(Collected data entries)

------------

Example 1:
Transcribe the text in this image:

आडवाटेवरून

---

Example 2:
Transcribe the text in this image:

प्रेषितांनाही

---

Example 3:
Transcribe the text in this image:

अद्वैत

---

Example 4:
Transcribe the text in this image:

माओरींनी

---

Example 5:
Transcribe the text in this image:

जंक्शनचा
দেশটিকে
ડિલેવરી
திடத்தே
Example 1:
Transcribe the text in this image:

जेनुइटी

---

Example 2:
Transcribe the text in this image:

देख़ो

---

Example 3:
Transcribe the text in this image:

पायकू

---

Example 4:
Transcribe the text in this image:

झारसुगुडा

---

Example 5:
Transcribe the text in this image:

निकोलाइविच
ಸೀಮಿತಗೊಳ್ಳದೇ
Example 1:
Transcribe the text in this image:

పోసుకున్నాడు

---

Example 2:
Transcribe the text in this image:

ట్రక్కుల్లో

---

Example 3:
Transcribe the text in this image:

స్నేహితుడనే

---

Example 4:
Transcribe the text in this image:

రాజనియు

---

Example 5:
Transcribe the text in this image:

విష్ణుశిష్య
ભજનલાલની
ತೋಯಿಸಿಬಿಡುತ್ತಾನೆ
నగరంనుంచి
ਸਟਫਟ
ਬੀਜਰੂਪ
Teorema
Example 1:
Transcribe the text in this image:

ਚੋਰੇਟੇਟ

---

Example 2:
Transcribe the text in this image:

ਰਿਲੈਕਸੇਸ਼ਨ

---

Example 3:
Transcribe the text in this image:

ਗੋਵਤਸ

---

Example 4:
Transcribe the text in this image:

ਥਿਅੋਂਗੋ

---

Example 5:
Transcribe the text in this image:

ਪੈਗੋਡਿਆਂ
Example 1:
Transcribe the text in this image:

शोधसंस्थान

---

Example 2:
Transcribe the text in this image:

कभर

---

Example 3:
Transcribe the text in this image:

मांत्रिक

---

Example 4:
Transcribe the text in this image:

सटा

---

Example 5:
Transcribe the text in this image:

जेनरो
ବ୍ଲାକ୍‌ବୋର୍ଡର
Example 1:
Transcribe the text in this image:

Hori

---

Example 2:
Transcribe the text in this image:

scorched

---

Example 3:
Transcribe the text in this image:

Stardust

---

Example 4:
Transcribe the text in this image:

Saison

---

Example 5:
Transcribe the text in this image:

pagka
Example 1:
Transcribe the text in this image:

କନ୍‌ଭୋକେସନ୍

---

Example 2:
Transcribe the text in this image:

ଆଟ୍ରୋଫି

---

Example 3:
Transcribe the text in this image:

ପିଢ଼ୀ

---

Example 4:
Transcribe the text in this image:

------------

#### How to complete this task
Your task is to transcribe each record faithfully and in full.

#### Output
Example 1:
Transcribe the text in this image:

आडवाटेवरून

---

Example 2:
Transcribe the text in this image:

प्रेषितांनाही

---

Example 3:
Transcribe the text in this image:

अद्वैत

---

Example 4:
Transcribe the text in this image:

माओरींनी

---

Example 5:
Transcribe the text in this image:

जंक्शनचा
দেশটিকে
ડિલેવરી
திடத்தே
Example 1:
Transcribe the text in this image:

जेनुइटी

---

Example 2:
Transcribe the text in this image:

देख़ो

---

Example 3:
Transcribe the text in this image:

पायकू

---

Example 4:
Transcribe the text in this image:

झारसुगुडा

---

Example 5:
Transcribe the text in this image:

निकोलाइविच
ಸೀಮಿತಗೊಳ್ಳದೇ
Example 1:
Transcribe the text in this image:

పోసుకున్నాడు

---

Example 2:
Transcribe the text in this image:

ట్రక్కుల్లో

---

Example 3:
Transcribe the text in this image:

స్నేహితుడనే

---

Example 4:
Transcribe the text in this image:

రాజనియు

---

Example 5:
Transcribe the text in this image:

విష్ణుశిష్య
ભજનલાલની
ತೋಯಿಸಿಬಿಡುತ್ತಾನೆ
నగరంనుంచి
ਸਟਫਟ
ਬੀਜਰੂਪ
Teorema
Example 1:
Transcribe the text in this image:

ਚੋਰੇਟੇਟ

---

Example 2:
Transcribe the text in this image:

ਰਿਲੈਕਸੇਸ਼ਨ

---

Example 3:
Transcribe the text in this image:

ਗੋਵਤਸ

---

Example 4:
Transcribe the text in this image:

ਥਿਅੋਂਗੋ

---

Example 5:
Transcribe the text in this image:

ਪੈਗੋਡਿਆਂ
Example 1:
Transcribe the text in this image:

शोधसंस्थान

---

Example 2:
Transcribe the text in this image:

कभर

---

Example 3:
Transcribe the text in this image:

मांत्रिक

---

Example 4:
Transcribe the text in this image:

सटा

---

Example 5:
Transcribe the text in this image:

जेनरो
ବ୍ଲାକ୍‌ବୋର୍ଡର
Example 1:
Transcribe the text in this image:

Hori

---

Example 2:
Transcribe the text in this image:

scorched

---

Example 3:
Transcribe the text in this image:

Stardust

---

Example 4:
Transcribe the text in this image:

Saison

---

Example 5:
Transcribe the text in this image:

pagka
Example 1:
Transcribe the text in this image:

କନ୍‌ଭୋକେସନ୍

---

Example 2:
Transcribe the text in this image:

ଆଟ୍ରୋଫି

---

Example 3:
Transcribe the text in this image:

ପିଢ଼ୀ

---

Example 4:
Transcribe the text in this image:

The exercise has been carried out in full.